Apple in iOS 11 revamped the iPad’s interface and changed the way we interact with the tablet through a new Dock, a revamped App Switcher, and Drag and Drop, and with iOS 12, further iPad changes have been implemented.
There are new gestures to learn for accessing the Home screen, App Switcher, and the Control Center, along with a new status bar and some new multitasking capabilities, which we’ve outlined below.
The new iPad gestures are identical to the gestures on the iPhone X, with Apple preparing us for the elimination of the Home button in future iPad models. Rumors suggest upcoming iPad Pro models will feature a TrueDepth camera system and Face ID rather than a traditional Touch ID Home button.
If you use an iPhone X, the new iPad gestures will be familiar to you, but if you don’t, it could take a bit of time to get used to.
Dock Changes: Getting to the Home Screen and App Switcher
In iOS 11, when you wanted to access the Home screen from within an app, you would press the Touch ID Home button. That’s still true, but you can also now get to the Home screen when you swipe up from the bottom of the display, as demoed in the video above.
When in an app, swiping up from the bottom of the screen takes you right to the Home screen rather than just bringing up the iPad Dock within an app.
To get to the Dock to open more than one app for multitasking purposes, you need to do a swipe and a slight hold hold rather than just a swipe at the bottom inch of the screen while you have an app open already.

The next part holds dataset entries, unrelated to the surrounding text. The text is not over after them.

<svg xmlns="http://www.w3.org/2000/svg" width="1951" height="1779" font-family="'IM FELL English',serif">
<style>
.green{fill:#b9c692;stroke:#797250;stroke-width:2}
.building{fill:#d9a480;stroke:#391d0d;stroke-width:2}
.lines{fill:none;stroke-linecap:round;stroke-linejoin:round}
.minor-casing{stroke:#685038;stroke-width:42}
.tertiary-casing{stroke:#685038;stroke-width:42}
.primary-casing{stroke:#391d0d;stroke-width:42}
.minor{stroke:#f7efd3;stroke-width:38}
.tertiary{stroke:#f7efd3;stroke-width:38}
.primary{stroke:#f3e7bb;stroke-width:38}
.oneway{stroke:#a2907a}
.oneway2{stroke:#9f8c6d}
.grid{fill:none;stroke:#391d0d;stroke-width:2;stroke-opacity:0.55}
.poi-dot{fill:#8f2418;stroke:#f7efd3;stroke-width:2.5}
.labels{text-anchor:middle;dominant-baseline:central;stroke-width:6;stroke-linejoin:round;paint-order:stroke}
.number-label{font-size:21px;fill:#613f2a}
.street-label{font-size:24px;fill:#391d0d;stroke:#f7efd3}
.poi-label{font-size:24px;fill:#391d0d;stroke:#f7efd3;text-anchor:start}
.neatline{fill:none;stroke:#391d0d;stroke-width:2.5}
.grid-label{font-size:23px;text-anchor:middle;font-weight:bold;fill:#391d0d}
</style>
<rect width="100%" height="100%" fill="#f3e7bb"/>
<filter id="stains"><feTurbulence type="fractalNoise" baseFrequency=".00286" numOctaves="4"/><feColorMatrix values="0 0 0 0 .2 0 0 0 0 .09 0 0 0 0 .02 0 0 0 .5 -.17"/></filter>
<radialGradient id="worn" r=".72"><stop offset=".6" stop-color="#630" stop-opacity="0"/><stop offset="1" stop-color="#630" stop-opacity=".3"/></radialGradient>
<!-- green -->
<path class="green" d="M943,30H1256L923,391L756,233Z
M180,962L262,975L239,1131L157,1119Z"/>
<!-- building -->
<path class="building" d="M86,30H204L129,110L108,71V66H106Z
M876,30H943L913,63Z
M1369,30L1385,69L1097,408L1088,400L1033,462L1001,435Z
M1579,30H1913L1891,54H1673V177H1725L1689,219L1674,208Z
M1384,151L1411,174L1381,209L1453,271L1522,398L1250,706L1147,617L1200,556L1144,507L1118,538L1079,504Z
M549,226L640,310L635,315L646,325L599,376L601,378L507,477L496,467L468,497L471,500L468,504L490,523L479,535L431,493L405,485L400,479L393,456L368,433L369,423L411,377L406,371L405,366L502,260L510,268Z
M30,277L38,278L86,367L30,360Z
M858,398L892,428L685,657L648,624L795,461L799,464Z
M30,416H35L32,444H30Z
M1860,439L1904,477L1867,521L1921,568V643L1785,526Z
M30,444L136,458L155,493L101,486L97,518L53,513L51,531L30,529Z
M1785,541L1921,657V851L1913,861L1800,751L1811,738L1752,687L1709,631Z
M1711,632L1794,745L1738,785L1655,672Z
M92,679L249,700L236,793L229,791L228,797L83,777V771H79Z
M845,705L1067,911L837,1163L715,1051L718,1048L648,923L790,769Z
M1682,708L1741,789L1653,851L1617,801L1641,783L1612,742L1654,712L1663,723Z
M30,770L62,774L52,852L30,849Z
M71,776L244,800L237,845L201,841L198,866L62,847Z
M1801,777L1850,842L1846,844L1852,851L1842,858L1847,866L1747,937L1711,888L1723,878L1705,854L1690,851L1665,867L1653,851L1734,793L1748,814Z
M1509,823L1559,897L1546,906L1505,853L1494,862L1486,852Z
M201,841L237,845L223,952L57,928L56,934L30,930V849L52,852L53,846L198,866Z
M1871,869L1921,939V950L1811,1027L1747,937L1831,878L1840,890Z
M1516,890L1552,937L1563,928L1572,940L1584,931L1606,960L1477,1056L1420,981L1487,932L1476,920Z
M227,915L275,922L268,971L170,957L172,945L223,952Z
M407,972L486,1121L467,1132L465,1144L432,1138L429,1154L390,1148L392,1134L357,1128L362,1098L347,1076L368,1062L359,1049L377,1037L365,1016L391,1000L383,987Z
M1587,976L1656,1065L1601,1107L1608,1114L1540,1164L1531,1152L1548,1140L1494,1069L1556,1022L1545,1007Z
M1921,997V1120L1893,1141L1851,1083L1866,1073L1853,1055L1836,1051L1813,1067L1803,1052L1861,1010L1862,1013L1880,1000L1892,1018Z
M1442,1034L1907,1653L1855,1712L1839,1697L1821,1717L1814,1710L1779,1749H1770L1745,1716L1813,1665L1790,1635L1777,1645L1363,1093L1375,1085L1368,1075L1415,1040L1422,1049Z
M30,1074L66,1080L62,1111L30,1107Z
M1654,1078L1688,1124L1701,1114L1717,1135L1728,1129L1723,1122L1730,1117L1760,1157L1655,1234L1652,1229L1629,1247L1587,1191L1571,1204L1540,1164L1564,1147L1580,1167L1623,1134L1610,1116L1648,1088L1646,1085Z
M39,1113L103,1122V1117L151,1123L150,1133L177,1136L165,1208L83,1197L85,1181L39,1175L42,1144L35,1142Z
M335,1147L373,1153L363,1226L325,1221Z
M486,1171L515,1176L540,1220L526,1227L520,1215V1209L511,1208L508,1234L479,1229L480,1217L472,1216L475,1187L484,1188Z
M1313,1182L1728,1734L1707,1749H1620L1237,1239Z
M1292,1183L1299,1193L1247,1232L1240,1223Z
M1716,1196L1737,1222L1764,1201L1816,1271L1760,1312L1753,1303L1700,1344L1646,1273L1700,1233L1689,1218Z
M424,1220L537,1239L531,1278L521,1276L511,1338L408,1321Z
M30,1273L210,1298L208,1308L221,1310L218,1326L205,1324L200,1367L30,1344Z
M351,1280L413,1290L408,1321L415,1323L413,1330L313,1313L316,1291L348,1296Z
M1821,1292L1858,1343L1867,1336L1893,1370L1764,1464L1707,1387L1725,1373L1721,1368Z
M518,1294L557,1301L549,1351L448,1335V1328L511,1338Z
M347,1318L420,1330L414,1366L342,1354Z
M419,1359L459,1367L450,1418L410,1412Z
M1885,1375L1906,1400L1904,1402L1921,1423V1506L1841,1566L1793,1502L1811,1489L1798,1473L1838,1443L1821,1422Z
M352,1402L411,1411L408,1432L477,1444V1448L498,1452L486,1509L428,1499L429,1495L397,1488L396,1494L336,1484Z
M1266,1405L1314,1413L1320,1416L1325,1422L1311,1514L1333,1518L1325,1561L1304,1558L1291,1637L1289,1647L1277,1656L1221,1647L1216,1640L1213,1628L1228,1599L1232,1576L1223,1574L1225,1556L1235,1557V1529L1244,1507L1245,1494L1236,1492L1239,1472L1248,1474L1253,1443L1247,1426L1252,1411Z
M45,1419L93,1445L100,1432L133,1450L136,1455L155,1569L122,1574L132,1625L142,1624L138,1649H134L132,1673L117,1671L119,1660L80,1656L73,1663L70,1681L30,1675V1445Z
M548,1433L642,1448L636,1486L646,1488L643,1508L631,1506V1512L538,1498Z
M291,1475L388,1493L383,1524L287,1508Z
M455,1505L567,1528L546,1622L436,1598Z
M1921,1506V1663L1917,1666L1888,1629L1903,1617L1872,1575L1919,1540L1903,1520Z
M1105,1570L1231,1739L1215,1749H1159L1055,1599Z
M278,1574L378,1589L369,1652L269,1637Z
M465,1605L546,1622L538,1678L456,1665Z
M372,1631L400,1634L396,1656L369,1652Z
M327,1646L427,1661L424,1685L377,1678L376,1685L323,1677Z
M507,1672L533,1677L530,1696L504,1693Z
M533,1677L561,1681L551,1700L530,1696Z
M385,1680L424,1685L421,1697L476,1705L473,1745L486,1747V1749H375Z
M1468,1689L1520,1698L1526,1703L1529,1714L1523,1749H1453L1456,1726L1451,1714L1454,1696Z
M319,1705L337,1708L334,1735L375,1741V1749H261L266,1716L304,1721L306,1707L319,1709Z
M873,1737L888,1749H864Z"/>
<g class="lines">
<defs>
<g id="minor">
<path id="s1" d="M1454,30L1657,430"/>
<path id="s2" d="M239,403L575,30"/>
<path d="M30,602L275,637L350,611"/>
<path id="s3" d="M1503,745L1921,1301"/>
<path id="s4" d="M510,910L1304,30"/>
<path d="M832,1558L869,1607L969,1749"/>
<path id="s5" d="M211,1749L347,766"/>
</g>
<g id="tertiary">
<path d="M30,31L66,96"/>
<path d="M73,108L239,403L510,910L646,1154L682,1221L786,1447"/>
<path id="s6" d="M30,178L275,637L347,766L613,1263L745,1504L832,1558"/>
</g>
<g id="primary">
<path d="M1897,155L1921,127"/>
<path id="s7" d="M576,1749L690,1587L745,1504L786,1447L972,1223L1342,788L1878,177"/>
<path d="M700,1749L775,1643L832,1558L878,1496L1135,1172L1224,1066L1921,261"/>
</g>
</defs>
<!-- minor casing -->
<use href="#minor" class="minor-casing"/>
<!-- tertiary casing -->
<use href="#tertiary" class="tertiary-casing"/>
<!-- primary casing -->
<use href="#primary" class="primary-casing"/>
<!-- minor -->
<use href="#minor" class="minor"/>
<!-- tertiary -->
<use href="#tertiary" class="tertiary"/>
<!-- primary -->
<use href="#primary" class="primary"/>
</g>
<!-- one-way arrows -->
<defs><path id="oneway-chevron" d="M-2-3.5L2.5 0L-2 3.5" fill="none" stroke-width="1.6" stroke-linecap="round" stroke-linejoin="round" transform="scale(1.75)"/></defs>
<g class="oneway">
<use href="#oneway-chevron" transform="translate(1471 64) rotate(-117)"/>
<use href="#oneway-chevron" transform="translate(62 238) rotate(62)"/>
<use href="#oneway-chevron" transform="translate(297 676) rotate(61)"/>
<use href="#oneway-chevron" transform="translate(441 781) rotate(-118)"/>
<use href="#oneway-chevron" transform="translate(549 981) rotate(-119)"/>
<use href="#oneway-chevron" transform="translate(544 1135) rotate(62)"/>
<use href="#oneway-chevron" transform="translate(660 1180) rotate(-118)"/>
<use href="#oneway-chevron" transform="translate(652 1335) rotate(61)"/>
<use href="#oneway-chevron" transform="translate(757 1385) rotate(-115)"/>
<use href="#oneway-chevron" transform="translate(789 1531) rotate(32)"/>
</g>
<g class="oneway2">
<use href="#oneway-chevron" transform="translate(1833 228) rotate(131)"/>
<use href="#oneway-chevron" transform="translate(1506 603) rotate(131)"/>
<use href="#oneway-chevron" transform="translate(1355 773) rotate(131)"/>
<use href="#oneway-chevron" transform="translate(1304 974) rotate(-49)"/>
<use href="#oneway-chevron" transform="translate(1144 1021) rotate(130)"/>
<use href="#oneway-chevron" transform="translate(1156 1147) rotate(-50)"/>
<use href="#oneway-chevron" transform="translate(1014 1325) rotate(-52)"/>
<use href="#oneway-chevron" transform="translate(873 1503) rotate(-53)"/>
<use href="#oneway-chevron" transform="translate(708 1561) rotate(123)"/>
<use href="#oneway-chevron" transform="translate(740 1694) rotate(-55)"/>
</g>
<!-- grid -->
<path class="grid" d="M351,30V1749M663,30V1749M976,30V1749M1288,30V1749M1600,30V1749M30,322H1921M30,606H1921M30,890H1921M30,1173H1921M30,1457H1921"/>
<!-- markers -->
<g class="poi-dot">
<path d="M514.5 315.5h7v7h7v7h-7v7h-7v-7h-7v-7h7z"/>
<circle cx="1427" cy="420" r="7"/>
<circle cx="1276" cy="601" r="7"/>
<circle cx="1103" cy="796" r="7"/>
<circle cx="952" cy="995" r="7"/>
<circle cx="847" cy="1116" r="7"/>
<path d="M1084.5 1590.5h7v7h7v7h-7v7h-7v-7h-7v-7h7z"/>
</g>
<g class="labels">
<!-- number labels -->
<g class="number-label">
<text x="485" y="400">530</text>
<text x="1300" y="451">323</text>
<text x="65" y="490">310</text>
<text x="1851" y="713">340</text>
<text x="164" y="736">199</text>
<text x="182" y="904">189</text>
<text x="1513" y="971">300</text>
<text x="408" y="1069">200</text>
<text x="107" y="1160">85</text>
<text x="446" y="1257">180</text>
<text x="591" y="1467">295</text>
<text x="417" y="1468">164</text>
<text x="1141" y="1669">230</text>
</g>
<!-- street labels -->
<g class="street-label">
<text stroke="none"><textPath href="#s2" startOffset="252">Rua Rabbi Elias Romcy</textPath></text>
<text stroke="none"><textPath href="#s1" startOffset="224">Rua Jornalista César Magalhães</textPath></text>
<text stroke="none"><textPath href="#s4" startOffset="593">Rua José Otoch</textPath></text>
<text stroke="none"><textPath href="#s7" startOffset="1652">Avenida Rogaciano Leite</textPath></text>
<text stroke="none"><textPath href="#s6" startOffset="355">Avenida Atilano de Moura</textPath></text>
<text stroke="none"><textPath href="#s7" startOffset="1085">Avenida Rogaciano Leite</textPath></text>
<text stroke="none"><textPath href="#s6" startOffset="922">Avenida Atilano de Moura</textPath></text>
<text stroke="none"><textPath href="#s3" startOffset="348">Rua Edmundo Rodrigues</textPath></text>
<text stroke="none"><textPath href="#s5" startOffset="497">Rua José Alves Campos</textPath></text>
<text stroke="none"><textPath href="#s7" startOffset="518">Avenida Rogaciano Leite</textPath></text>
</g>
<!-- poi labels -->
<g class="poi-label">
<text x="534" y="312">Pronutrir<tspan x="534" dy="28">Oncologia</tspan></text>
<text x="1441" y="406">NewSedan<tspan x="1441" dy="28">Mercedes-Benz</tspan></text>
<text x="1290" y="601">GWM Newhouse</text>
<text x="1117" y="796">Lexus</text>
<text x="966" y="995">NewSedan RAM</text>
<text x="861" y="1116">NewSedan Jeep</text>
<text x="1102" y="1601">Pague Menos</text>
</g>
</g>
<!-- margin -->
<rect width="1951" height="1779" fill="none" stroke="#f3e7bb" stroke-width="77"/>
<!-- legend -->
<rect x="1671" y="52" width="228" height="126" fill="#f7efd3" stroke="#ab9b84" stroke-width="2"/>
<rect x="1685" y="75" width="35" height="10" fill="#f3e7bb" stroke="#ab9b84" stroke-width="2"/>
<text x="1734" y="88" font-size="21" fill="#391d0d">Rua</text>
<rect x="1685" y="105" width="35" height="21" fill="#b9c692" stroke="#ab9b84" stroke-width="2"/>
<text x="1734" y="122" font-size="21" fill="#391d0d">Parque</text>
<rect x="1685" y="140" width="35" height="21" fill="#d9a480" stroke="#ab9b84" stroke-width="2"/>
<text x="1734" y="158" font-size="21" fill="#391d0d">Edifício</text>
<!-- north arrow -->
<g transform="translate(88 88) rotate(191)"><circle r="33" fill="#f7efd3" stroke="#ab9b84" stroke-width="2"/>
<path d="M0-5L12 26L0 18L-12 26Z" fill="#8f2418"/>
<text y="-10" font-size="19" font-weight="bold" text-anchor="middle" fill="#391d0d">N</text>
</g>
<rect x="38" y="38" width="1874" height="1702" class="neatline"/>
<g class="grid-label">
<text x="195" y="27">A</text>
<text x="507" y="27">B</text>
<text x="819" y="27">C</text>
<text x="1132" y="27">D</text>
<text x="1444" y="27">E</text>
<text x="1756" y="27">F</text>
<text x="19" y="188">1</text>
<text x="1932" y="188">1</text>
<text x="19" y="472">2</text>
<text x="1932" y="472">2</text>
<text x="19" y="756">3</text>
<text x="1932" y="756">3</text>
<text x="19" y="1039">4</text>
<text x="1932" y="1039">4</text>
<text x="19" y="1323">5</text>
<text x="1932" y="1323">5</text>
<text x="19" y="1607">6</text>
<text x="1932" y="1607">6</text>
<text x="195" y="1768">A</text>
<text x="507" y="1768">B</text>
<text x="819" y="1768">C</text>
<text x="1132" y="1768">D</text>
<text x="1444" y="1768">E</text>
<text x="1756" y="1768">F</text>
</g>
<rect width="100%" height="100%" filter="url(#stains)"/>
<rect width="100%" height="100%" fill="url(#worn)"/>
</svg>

If you swipe and hold a bit higher on the screen, you can access the App Switcher on the iPad for quickly swapping between apps or closing apps, which is done with a swipe upwards on an app card. This gesture works both within apps and at the Home screen.
Getting to Control Center
Control Center in iOS 11 was paired with the App Switcher and was accessible by swiping up on the Dock, but that gesture now opens the App Switcher alone without providing access to Control Center.
Getting to Control Center is now done by swiping downwards from the right portion of the status bar, where it displays your battery life and Wi-Fi/Cellular connection.
All other gestures on the iPad remain the same, such as a swipe downwards from the top middle of the display to bring up your notifications and a swipe to the right to get to the Today section for widget access, but there are other iPad improvements worth noting in iOS 12.
iPad Status Bar
The iPad’s status bar has been redesigned in iOS 12, and it now resembles the status bar of the iPhone X. The date and time are listed on the left hand side of the status bar, while battery life and Wi-Fi/Cellular signal and connection are displayed on the right hand side.
The middle of the display, where the date was previously shown, is left open, perhaps for a future notch. Prior to iOS 12, the iPad’s status bar did not show the date, so that’s also a new addition.
When typing on the iPad, if you press and hold on the space bar, it turns the keyboard into a trackpad to make it easier to navigate through a document and move the cursor.
This is a feature that has been available on iPhones with 3D Touch, but with iOS 12, it expands to the iPad.
On newer iPads with 2GB+ RAM, multitasking has been tweaked somewhat. While in iOS 11 you could have a maximum of two apps working simultaneously, on iOS 12, you can have three.
To use three apps at once, pair two apps in Split View with a Slide Over window. In this mode, all three apps are active, and while it’s true that the Slide Over window is going to block most of the second Split View window, you can still scroll through and use all three apps.
That is not true of iOS 11, where opening up a Slide Over window in Split View would deactivate the two Split View apps until the Slide Over window was dismissed.
Multitasking gestures in iOS 12 have not changed. Pull an app up from the dock and to the left or the right of the display to enter Split View mode, or pull an app over an existing app to enter Slide Over mode.
iOS 12 will be released to the public in the fall alongside new iPhones, but it is available in a beta capacity to developers and anyone who wants to become a public beta tester. iOS 12 should not be installed on a primary device because betas can introduce serious bugs, and make sure to create a backup before updating to the new software.